What to do -> Each line of the listing that contains the word "like" is to be copied.

- - -

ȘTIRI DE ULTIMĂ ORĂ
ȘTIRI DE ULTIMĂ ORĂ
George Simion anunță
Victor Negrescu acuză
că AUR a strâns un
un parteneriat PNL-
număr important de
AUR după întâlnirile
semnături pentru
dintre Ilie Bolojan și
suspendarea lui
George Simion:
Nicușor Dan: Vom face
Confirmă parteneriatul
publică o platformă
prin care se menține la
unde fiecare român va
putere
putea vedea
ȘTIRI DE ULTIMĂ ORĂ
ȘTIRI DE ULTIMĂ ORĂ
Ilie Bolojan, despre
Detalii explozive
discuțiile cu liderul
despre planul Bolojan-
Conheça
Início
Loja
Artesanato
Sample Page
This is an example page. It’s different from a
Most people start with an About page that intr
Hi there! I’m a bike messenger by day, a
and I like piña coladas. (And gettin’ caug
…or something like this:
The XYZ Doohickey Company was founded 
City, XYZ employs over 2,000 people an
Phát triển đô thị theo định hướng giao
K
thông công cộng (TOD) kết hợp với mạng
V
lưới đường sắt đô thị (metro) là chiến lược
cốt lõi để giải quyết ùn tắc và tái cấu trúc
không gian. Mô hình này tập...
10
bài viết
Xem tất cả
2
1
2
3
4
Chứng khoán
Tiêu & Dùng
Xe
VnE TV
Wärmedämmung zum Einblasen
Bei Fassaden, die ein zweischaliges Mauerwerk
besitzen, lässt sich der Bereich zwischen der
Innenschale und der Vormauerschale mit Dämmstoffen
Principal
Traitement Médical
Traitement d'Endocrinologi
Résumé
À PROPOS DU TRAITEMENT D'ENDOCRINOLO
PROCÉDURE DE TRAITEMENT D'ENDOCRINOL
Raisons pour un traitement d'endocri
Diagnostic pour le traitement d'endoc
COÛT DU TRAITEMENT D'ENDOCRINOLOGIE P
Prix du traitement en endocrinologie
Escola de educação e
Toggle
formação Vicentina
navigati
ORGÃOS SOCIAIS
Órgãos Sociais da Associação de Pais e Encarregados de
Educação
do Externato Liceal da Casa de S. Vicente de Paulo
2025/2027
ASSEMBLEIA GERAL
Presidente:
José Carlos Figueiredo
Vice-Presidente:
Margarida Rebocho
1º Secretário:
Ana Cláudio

- - -

Written response ->
and I like piña coladas. (And gettin’ caug
…or something like this:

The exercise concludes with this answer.